Soal RUU Kejaksaan, Begini Saran Eks Pimpinan KPK
JAKARTA – Mantan Wakil Ketua KPK, Zulkarnain ikut menyoroti Revisi Undang-Undang Kejaksaan Nomor 16 Tahun 2004, khususnya terkait kewenangan penyelidikan dan penyidikan. Menurut dia, dulu jaksa diberikan wewenang penyidikan tapi tidak dijalankan secara baik dan maksimal.
Dalam Pasal 1 Ayat (1) RUU Kejaksaan disebutkan bahwa jaksa adalah pejabat yang diberi wewenang oleh UU untuk bertindak dalam fungsi penyelidikan dan penyidikan, penuntutan, pelaksana putusan pengadilan, pemberian jasa hukum, penyelesaian sengketa di luar pengadilan, dan pengacara negara serta wewenang lain berdasarkan undang-undang.
Ia mengatakan, waktu zaman KUHAP masa kolonial Belanda yakni HIR (Herzien Inlandsch Reglement), itu memang jaksa diberikan kewenangan penyidikan semua tindak pidana umum dan polisi sebagai pembantu penyidik jaksa.
“Tapi kan tidak dikerjakan secara baik dan optimal, sehingga muncullah KUHAP dan integritas bermasalah,” kata Zulkarnain kepada wartawan, Sabtu, 3 Oktober 2020.
Karena, kata dia, kewenangan besar kalau profesionalitasnya kurang dan integritas rendah, maka hal itu tidak ada artinya.
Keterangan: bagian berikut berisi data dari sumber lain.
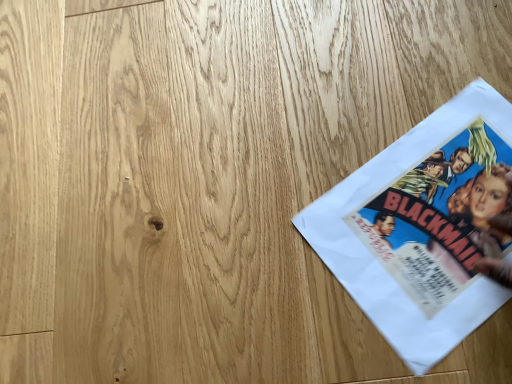
Where is `white paper at upper right`? Image resolution: width=512 pixels, height=384 pixels. white paper at upper right is located at coordinates (423, 227).

Describe the element at coordinates (423, 227) in the screenshot. The image size is (512, 384). I see `white paper at upper right` at that location.

Identify the location of white paper at upper right. The width and height of the screenshot is (512, 384). (423, 227).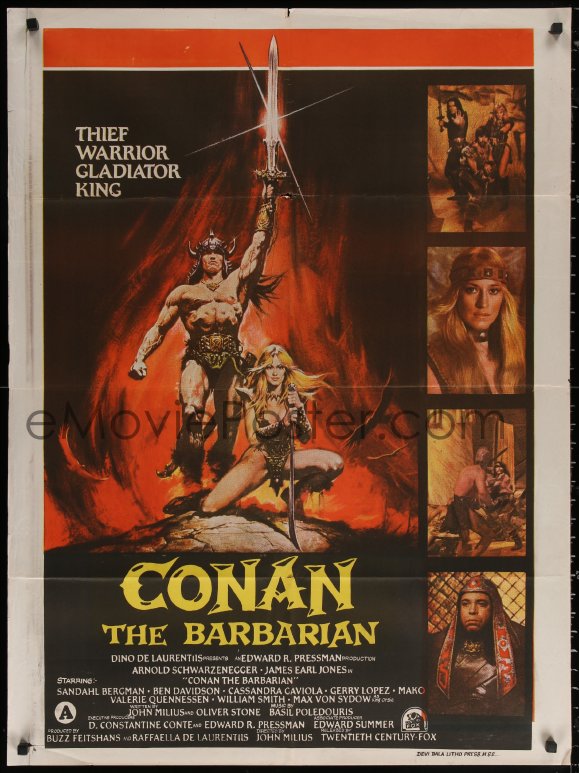
Identify the location of poster tack. (557, 26).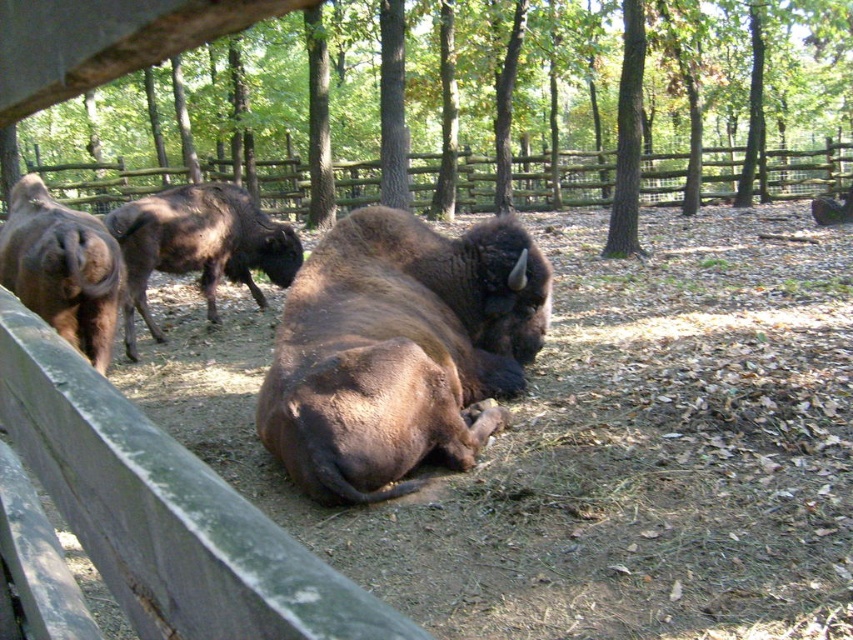
Does brown furry bison at center lie in front of wooden fence at center?

Yes, it is in front of wooden fence at center.

Which is more to the right, brown furry bison at center or wooden fence at center?

wooden fence at center

Which is behind, point (471, 296) or point (294, 166)?

Positioned behind is point (294, 166).

At what (x,y) coordinates should I click in order to perform the action: click on brown furry bison at center. Please return your answer as a coordinate pair (x, y). Looking at the image, I should click on coord(398,349).

What do you see at coordinates (563, 179) in the screenshot? Image resolution: width=853 pixels, height=640 pixels. I see `wooden fence at center` at bounding box center [563, 179].

Can you confirm if wooden fence at center is bigger than brown shaggy bison at upper left?

Indeed, wooden fence at center has a larger size compared to brown shaggy bison at upper left.

This screenshot has width=853, height=640. I want to click on wooden fence at center, so click(563, 179).

Does brown shaggy bison at upper left lie in front of brown furry bison at left?

No, it is not.

Does brown shaggy bison at upper left appear on the right side of brown furry bison at left?

Correct, you'll find brown shaggy bison at upper left to the right of brown furry bison at left.

Which is behind, point (250, 264) or point (45, 262)?

Point (250, 264)

Where is `brown shaggy bison at upper left`? The image size is (853, 640). brown shaggy bison at upper left is located at coordinates (198, 244).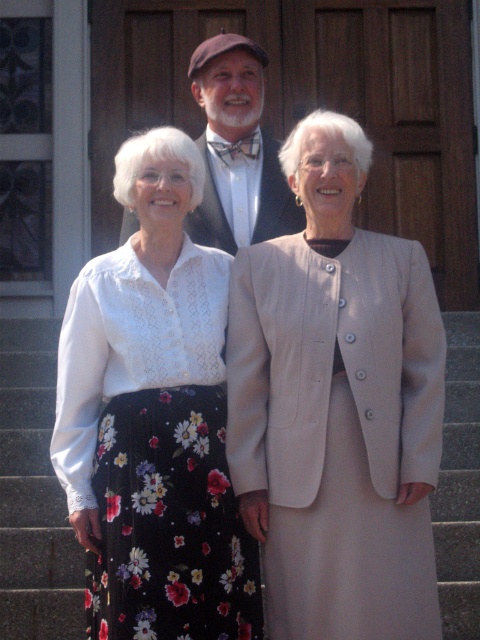
Question: Among these objects, which one is farthest from the camera?

Choices:
 (A) matte black bow tie at center
 (B) floral-patterned skirt at center

Answer: (A)

Question: Which object is closer to the camera taking this photo?

Choices:
 (A) black floral skirt at lower left
 (B) beige fabric skirt at center

Answer: (B)

Question: Does beige fabric skirt at center have a greater width compared to black floral skirt at lower left?

Choices:
 (A) no
 (B) yes

Answer: (B)

Question: Is black floral skirt at lower left to the left of matte black bow tie at center from the viewer's perspective?

Choices:
 (A) no
 (B) yes

Answer: (B)

Question: Which point is farther from the camera taking this photo?

Choices:
 (A) (45, 396)
 (B) (178, 500)
 (C) (303, 436)

Answer: (A)

Question: Can you confirm if floral-patterned skirt at center is thinner than black floral skirt at lower left?

Choices:
 (A) no
 (B) yes

Answer: (A)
Justru, dikhawatirkan malah menimbulkan resiko yang tinggi. “Sebetulnya kewenangan dibuat banyak tapi tidak dilaksanakan secara baik,” ujarnya.
Oleh karena itu, Zulkarnain menyarankan kalau memang belum ada kepentingan mendesak sebaiknya cukup memakai aturan yang ada. Sebab, masih ada yang lebih penting harusnya dibahas yakni soal aturan perampasan aset pelaku korupsi, atau UU Pemberantasan Tipikor yang ada direvisi.
“Saran saya, kalau belum penting-penting amat ya cukup yang lama. Ada yang penting sekarang, kalau negara ini mau cepat bebas dari korupsi ya lebih penting UU Perampasan Aset. Itu sangat penting sekali untuk merampas harta pelaku koruptor. Jadi arah politik hukumnya secara umum kurang pas. Ada yang lebih penting tapi tidak dikerjakan,” jelas dia.
Khusus perkara tindak pidana korupsi, Zulkarnain menyebut bahwa jaksa memang diberikan wewenang untuk melakukan penyidikan include dengan penyelidikan termasuk kepolisian dan Komisi Pemberantasan Korupsi (KPK).
“Kalau KPK kan khusus untuk pemberantan tipikor yang extraordinary dalam batas-batas perkara yang besar, termasuk tipikor yang dilakukan oleh aparat penegak hukum sendiri. Selain itu, Polri dan jaksa kan berwenang juga menyidik tipikor. Malah dia sebetulnya tidak dibatasi mau besar atau kecil,” tandasnya.